It’s a safe bet that when Rep. Joe Wilson shouted “You lie!” during President Barack Obama’s address to Congress, he had no intention of being the lone angry voice cutting through the silence of Obama’s pregnant rhetorical pause. Wilson got sandbagged by his Republican colleagues who suddenly fell silent—he thought he’d be part of a chorus, not a solo act.
Mr. Wilson, does “Frank the Tank” sound familiar?—“We’re going streaking! Everybody’s doing it.”
Wilson, a heretofore unknown congressional backbencher, stirred up a hornet’s nest with his “audacity of dope” moment on Wednesday night. Given today’s political culture, there’ll probably be a next time, so let’s make sure everyone’s clear on the dos and don’ts from now on:
1) You Can’t Apologize for Apologizing
It is, as they say, a free country. If you’ve got the stones to call the president a liar at a nationally televised prime-time joint address to Congress—go for it, player. But don’t apologize later.

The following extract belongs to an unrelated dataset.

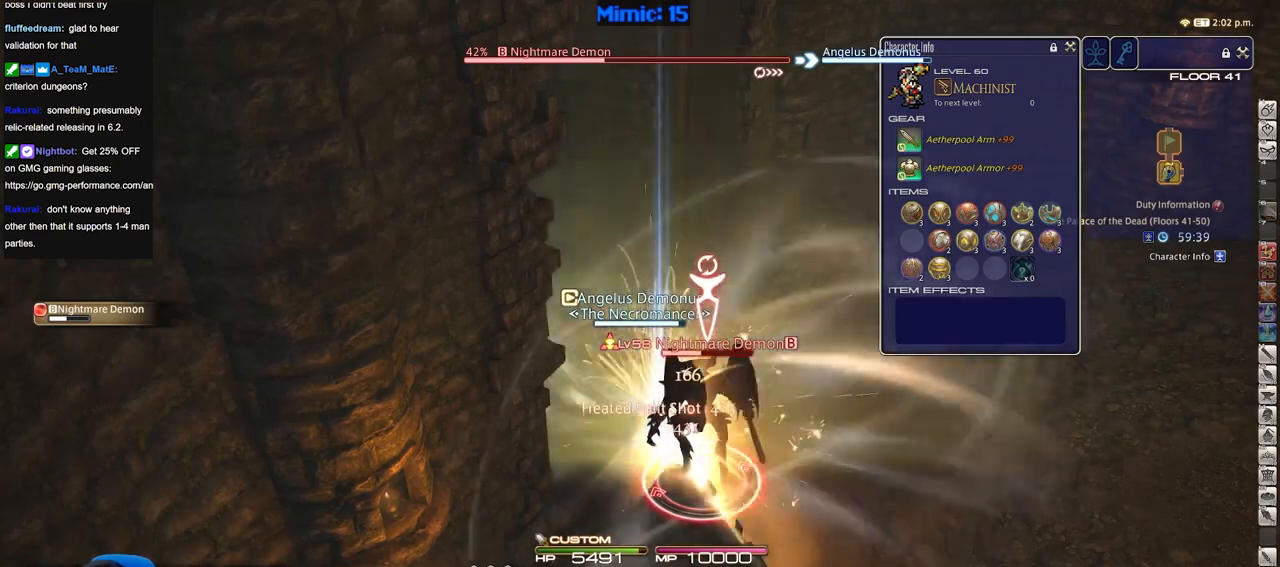
{"keys": [], "events": []}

And definitely don’t go on Sean Hannity’s show and apologize for apologizing by saying that you respect “the office of the president,” but you think there’s a “double standard.” Because if you mean the double standard that leaves room for a white congressman to heckle a black president, but not vice versa, then yeah, we’re sorry about that, too.
Heckling says, “I’m not scared of you.” Apologizing says, “Am I still on your Super Bowl guest list?”
2) You Can’t Refuse a “Chal-Lenge!”
This is why they had duels back in the day. Someone heckles you in Congress, you retort:
“You, sir, are a cad—en garde!”
Since neither Obama nor Wilson is likely to have any fencing skills, the choices here for Obama to get satisfaction should be a nationally televised game of H-O-R-S-E, 20 nationally televised hands of high-stakes, heads-up no-limit Texas hold ‘em—using the players’ own cash—or an American Idol style speech-a-thon, wherein each man riffs extemporaneously for five minutes on any issue and then gets critiqued by Ellen DeGeneres.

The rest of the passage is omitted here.